Study material:
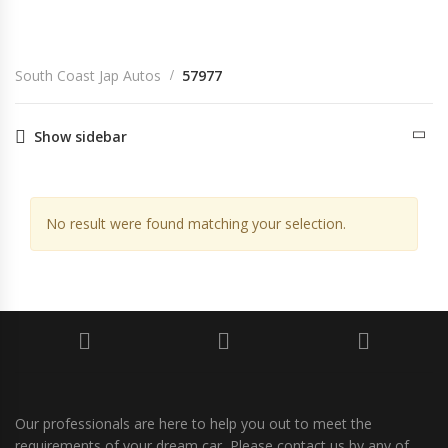
South Coast Jap Autos
57977
South Coast Jap Autos
57977
Show sidebar
No result were found matching your selection.
Our professionals are here to help you out to meet the
requirements of your dream car, Please contact us by any of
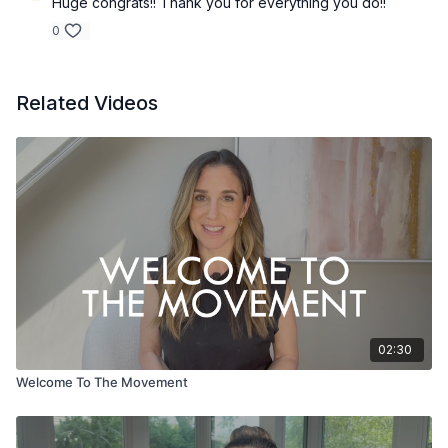
Huge congrats!! Thank you for everything you do!!
0
Related Videos
02:30
Welcome To The Movement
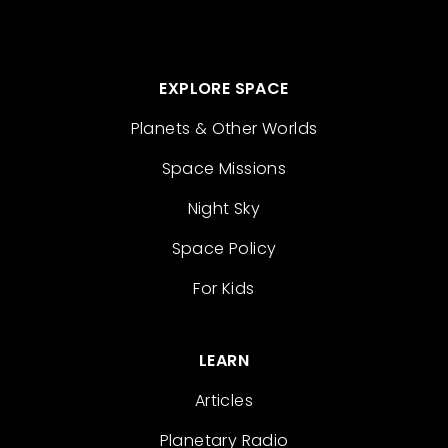
EXPLORE SPACE
Planets & Other Worlds
Space Missions
Night Sky
Space Policy
For Kids
LEARN
Articles
Planetary Radio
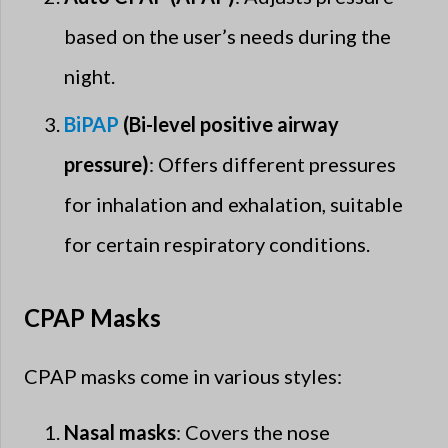
based on the user’s needs during the
night.
BiPAP
(Bi-level positive airway
pressure)
: Offers different pressures
for inhalation and exhalation, suitable
for certain respiratory conditions.
CPAP Masks
CPAP masks come in various styles:
Nasal masks
: Covers the nose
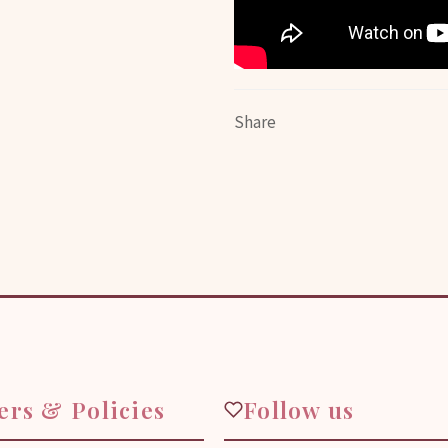
Share
ers & Policies
Follow us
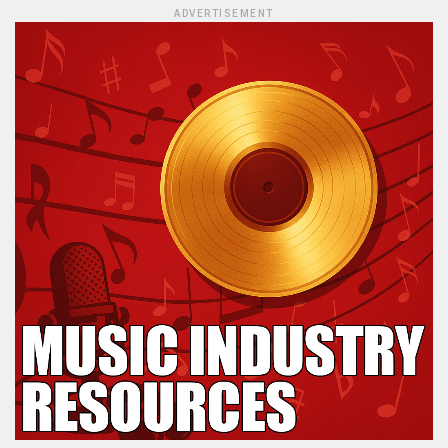
ADVERTISEMENT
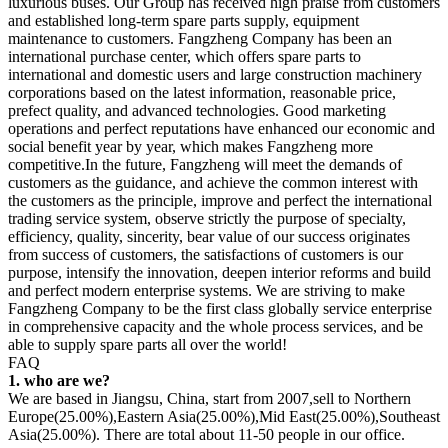
luxurious buses. Our Group has received high praise from customers
and established long-term spare parts supply, equipment
maintenance to customers. Fangzheng Company has been an
international purchase center, which offers spare parts to
international and domestic users and large construction machinery
corporations based on the latest information, reasonable price,
prefect quality, and advanced technologies. Good marketing
operations and perfect reputations have enhanced our economic and
social benefit year by year, which makes Fangzheng more
competitive.In the future, Fangzheng will meet the demands of
customers as the guidance, and achieve the common interest with
the customers as the principle, improve and perfect the international
trading service system, observe strictly the purpose of specialty,
efficiency, quality, sincerity, bear value of our success originates
from success of customers, the satisfactions of customers is our
purpose, intensify the innovation, deepen interior reforms and build
and perfect modern enterprise systems. We are striving to make
Fangzheng Company to be the first class globally service enterprise
in comprehensive capacity and the whole process services, and be
able to supply spare parts all over the world!
FAQ
1. who are we?
We are based in Jiangsu, China, start from 2007,sell to Northern
Europe(25.00%),Eastern Asia(25.00%),Mid East(25.00%),Southeast
Asia(25.00%). There are total about 11-50 people in our office.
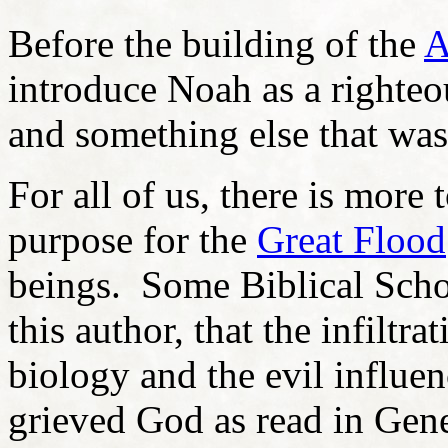
Before the building of the
A
introduce Noah as a righte
and something else that was
For all of us, there is more
purpose for the
Great Flood
beings. Some Biblical Scho
this author, that the infilt
biology and the evil influen
grieved God as read in Gen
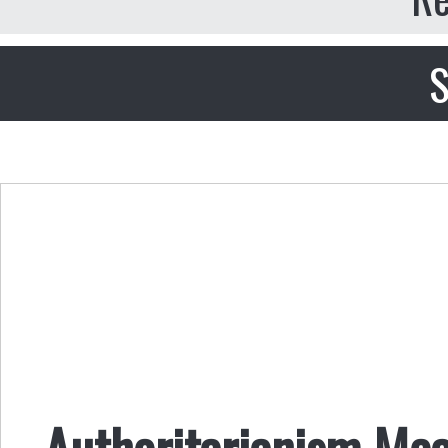
S
Authoritarianism Mea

Instructions for the task: Only the pictures are to be left out; copy all the remaining material above exactly.

Output of the task:
South Coast Jap Autos
57977
South Coast Jap Autos
57977
Show sidebar
No result were found matching your selection.
Our professionals are here to help you out to meet the
requirements of your dream car, Please contact us by any of
Huge congrats!! Thank you for everything you do!!
0
Related Videos
02:30
Welcome To The Movement
EXPLORE SPACE
Planets & Other Worlds
Space Missions
Night Sky
Space Policy
For Kids
LEARN
Articles
Planetary Radio
based on the user’s needs during the
night.
BiPAP
(Bi-level positive airway
pressure)
: Offers different pressures
for inhalation and exhalation, suitable
for certain respiratory conditions.
CPAP Masks
CPAP masks come in various styles:
Nasal masks
: Covers the nose
Share
ers & Policies
Follow us
ADVERTISEMENT
luxurious buses. Our Group has received high praise from customers
and established long-term spare parts supply, equipment
maintenance to customers. Fangzheng Company has been an
international purchase center, which offers spare parts to
international and domestic users and large construction machinery
corporations based on the latest information, reasonable price,
prefect quality, and advanced technologies. Good marketing
operations and perfect reputations have enhanced our economic and
social benefit year by year, which makes Fangzheng more
competitive.In the future, Fangzheng will meet the demands of
customers as the guidance, and achieve the common interest with
the customers as the principle, improve and perfect the international
trading service system, observe strictly the purpose of specialty,
efficiency, quality, sincerity, bear value of our success originates
from success of customers, the satisfactions of customers is our
purpose, intensify the innovation, deepen interior reforms and build
and perfect modern enterprise systems. We are striving to make
Fangzheng Company to be the first class globally service enterprise
in comprehensive capacity and the whole process services, and be
able to supply spare parts all over the world!
FAQ
1. who are we?
We are based in Jiangsu, China, start from 2007,sell to Northern
Europe(25.00%),Eastern Asia(25.00%),Mid East(25.00%),Southeast
Asia(25.00%). There are total about 11-50 people in our office.
Before the building of the
A
introduce Noah as a righte
and something else that was
For all of us, there is more
purpose for the
Great Flood
beings. Some Biblical Scho
this author, that the infilt
biology and the evil influen
grieved God as read in Gen
S
Authoritarianism Mea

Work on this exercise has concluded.